EXTRACT TO READ
>> begin
Thank you Candy 🙂 The heart was fun to make and my little one loves pink.
What a great and delicious recipe! I love strawberry cake so I know I will love this! Thank you for sharing this wonderful recipe!
Thanks Ashleigh! 🙂
Cassava flour – can’t have that what can I substitute for it
Have you ever tried cassava flour? Sorry, I can’t test all kinds of flours. I haven’t tested any other flours for this recipe, so I cannot recommend anything else but cassava.
How perfect for Valentine’s Day! My husband would love this!
Thank you 🙂 It’s a fun recipe for this time of year.
This looks so beautiful, great job! I’ll bet it tastes amazing too.
Thank you Angie! It was delicious 🙂
These look so delicious!
Thank you 🙂
I love that you added beets. I used them once in a cake to help keep it moist. You would never know there were beats in the cake.
PS love the swirl. (A post on how to do that, please.)
I love the moisture beets add. It’s super simple 🙂 use the back of a teaspoon and slowly turn the cake in a simple swirl pattern around the top starting in the center and working your way out. Repeat the same steps around the side of the cake if you want to.
I love that this cake is not only strawberry but made with cassava flour! I eat gluten free, so this was a fun surprise when reading through this blog post. I did a little research and it said that it is the closest flour to give the same consistency as wheat flour, did you find that to be the case with this cake? If so I want to try some!!! Thanks for sharing!
Hi Cristin! Thanks for stopping by 🙂 Yes, I have found that to be true with cassava flour. With other gluten free flours I find that you need a combo or other flours like tapioca and even gums like xanthan in order for baked goods to work and not fall apart. Cassava doesn’t need those extras and I love that about it! It’s my new go-to flour. 🙂
Such a pretty cake, love that you used cassava flour!
>> end
AIM
Can you copy out the comments on the strawberry cake recipe word for word, from start to finish?

DATA EXCERPTS
>> begin
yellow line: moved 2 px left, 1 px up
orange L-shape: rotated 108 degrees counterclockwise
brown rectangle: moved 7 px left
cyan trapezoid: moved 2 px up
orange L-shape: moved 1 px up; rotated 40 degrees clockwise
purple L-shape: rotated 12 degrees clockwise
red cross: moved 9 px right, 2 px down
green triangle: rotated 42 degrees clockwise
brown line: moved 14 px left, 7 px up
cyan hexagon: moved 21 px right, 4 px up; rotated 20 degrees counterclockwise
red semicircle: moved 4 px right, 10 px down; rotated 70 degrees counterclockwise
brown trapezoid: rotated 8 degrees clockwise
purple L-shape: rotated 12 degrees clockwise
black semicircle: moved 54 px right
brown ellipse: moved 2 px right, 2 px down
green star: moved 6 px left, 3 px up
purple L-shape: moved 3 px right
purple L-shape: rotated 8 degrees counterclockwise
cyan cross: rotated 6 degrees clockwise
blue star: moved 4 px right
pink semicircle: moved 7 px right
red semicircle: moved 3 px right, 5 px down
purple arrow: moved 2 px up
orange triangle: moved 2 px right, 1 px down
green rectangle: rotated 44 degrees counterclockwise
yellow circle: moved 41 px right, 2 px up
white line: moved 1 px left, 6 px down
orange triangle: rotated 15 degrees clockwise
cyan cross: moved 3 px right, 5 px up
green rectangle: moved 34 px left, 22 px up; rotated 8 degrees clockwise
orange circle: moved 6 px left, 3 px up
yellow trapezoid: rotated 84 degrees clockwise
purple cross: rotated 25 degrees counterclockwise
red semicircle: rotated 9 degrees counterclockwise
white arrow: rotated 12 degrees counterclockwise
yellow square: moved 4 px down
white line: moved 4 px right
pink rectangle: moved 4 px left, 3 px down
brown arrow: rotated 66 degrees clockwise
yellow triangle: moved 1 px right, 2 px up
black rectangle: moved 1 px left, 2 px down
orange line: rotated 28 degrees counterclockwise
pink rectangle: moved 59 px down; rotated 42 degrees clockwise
>> end
FULL ANSWER
Thank you Candy 🙂 The heart was fun to make and my little one loves pink.
What a great and delicious recipe! I love strawberry cake so I know I will love this! Thank you for sharing this wonderful recipe!
Thanks Ashleigh! 🙂
Cassava flour – can’t have that what can I substitute for it
Have you ever tried cassava flour? Sorry, I can’t test all kinds of flours. I haven’t tested any other flours for this recipe, so I cannot recommend anything else but cassava.
How perfect for Valentine’s Day! My husband would love this!
Thank you 🙂 It’s a fun recipe for this time of year.
This looks so beautiful, great job! I’ll bet it tastes amazing too.
Thank you Angie! It was delicious 🙂
These look so delicious!
Thank you 🙂
I love that you added beets. I used them once in a cake to help keep it moist. You would never know there were beats in the cake.
PS love the swirl. (A post on how to do that, please.)
I love the moisture beets add. It’s super simple 🙂 use the back of a teaspoon and slowly turn the cake in a simple swirl pattern around the top starting in the center and working your way out. Repeat the same steps around the side of the cake if you want to.
I love that this cake is not only strawberry but made with cassava flour! I eat gluten free, so this was a fun surprise when reading through this blog post. I did a little research and it said that it is the closest flour to give the same consistency as wheat flour, did you find that to be the case with this cake? If so I want to try some!!! Thanks for sharing!
Hi Cristin! Thanks for stopping by 🙂 Yes, I have found that to be true with cassava flour. With other gluten free flours I find that you need a combo or other flours like tapioca and even gums like xanthan in order for baked goods to work and not fall apart. Cassava doesn’t need those extras and I love that about it! It’s my new go-to flour. 🙂
Such a pretty cake, love that you used cassava flour!